-- Opening Marker --
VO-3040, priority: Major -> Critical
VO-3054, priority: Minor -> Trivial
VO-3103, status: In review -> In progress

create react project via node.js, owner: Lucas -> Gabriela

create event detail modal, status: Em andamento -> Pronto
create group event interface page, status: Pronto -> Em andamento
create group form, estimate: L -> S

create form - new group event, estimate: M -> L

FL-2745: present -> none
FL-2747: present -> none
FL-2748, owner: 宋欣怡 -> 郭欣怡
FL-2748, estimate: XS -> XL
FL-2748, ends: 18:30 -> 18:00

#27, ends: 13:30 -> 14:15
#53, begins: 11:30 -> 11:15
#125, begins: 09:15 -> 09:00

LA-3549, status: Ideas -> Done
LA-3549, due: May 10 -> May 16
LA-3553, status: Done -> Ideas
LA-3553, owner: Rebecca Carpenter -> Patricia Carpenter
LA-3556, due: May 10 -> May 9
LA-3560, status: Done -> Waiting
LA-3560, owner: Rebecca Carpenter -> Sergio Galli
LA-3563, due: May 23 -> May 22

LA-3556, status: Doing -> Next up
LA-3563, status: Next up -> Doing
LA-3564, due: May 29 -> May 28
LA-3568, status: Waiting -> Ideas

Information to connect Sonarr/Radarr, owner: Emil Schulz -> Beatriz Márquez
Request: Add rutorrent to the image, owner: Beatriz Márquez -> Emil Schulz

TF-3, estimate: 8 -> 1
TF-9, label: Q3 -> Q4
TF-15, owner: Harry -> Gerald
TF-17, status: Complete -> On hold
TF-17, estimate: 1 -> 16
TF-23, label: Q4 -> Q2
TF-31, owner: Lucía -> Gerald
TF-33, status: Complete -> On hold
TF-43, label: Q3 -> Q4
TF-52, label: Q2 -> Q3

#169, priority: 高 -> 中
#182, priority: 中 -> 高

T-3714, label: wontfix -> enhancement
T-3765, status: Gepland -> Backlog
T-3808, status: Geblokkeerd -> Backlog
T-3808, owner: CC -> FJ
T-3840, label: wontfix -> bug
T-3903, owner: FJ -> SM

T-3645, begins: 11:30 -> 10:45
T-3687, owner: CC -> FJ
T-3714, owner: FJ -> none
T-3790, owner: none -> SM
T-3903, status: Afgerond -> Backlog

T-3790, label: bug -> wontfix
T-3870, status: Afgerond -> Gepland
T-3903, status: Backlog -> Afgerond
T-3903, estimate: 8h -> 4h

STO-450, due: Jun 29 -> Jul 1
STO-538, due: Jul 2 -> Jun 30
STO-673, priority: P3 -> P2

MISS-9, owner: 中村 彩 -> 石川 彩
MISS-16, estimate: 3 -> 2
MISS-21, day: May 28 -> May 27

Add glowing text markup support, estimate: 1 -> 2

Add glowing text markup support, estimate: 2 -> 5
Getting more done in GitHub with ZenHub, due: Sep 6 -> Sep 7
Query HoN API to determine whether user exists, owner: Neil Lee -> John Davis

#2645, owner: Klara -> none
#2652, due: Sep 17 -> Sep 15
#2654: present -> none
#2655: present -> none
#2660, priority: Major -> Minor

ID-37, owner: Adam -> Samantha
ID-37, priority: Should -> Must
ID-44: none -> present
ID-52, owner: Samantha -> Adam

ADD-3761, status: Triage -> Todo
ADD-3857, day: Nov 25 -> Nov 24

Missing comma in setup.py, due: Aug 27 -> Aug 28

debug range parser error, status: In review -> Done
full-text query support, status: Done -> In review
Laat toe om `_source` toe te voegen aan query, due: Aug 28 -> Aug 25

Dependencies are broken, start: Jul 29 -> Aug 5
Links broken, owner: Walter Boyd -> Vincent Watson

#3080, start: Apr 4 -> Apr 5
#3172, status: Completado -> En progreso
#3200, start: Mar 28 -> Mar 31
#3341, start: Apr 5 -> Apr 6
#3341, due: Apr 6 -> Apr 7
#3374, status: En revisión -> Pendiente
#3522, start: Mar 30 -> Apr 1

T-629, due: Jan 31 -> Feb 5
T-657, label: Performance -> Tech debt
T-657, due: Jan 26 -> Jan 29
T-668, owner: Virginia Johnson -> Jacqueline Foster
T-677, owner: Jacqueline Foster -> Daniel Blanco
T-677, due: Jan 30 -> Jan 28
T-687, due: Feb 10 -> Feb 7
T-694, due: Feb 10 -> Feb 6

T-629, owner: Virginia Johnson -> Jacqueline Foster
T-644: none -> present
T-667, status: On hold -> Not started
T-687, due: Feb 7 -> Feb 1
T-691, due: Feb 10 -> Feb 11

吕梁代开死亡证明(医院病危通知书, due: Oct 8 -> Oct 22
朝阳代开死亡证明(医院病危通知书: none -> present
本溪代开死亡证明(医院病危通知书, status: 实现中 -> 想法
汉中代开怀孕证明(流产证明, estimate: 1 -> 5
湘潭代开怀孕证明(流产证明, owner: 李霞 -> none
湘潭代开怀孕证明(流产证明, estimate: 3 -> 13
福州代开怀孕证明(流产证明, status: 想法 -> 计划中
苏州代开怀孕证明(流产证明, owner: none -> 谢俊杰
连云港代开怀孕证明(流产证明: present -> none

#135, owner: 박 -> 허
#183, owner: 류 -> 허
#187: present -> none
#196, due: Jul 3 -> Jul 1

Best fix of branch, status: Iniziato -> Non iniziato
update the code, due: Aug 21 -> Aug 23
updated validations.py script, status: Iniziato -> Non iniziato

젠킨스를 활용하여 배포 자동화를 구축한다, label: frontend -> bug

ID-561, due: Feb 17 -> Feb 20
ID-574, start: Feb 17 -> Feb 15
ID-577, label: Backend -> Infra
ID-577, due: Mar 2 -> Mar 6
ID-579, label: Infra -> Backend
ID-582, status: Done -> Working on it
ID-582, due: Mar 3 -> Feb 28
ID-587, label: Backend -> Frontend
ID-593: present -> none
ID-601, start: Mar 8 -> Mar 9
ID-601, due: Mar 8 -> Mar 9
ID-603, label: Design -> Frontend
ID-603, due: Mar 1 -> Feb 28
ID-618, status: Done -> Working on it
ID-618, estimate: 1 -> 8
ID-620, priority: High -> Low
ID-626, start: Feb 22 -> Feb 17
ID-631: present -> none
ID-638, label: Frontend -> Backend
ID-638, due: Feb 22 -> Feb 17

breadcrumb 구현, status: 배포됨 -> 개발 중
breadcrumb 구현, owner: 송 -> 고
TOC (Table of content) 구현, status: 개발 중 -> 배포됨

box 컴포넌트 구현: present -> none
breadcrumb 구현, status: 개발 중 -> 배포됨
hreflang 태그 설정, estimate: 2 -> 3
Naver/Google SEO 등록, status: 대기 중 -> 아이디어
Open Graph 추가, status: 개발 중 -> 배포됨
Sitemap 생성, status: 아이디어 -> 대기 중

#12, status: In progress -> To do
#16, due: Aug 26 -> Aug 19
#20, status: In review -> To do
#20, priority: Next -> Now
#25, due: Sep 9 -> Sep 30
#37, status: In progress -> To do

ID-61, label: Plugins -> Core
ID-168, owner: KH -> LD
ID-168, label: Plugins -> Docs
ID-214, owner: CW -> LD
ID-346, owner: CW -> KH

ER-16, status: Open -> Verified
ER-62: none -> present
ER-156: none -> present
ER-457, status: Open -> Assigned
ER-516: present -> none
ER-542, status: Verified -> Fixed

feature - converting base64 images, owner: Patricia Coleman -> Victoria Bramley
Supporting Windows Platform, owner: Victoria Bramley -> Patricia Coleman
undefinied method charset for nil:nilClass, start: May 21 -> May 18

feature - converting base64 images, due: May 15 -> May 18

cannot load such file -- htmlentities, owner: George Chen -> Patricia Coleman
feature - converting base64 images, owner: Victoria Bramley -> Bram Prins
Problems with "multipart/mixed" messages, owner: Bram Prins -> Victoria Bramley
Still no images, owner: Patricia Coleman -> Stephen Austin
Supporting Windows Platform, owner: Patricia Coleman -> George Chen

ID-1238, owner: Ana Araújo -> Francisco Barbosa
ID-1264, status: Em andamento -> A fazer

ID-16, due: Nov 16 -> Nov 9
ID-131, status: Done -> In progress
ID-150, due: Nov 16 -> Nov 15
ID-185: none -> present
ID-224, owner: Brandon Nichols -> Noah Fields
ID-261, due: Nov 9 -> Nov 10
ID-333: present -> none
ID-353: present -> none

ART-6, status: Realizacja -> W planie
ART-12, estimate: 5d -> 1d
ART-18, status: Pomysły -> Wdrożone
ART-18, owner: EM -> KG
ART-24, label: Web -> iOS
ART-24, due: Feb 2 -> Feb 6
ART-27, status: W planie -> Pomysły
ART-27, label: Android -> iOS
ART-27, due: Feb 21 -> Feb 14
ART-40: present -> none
-- Closing Marker --
• **WRITTEN TASK**: Write out exactly the lines that fall from the line with "ID-185: none -> present" to the line with "ART-27, due: Feb 21 -> Feb 14" in the records above, keeping both ends.

• **RESPONSE TO THE EXERCISE**:
ID-185: none -> present
ID-224, owner: Brandon Nichols -> Noah Fields
ID-261, due: Nov 9 -> Nov 10
ID-333: present -> none
ID-353: present -> none

ART-6, status: Realizacja -> W planie
ART-12, estimate: 5d -> 1d
ART-18, status: Pomysły -> Wdrożone
ART-18, owner: EM -> KG
ART-24, label: Web -> iOS
ART-24, due: Feb 2 -> Feb 6
ART-27, status: W planie -> Pomysły
ART-27, label: Android -> iOS
ART-27, due: Feb 21 -> Feb 14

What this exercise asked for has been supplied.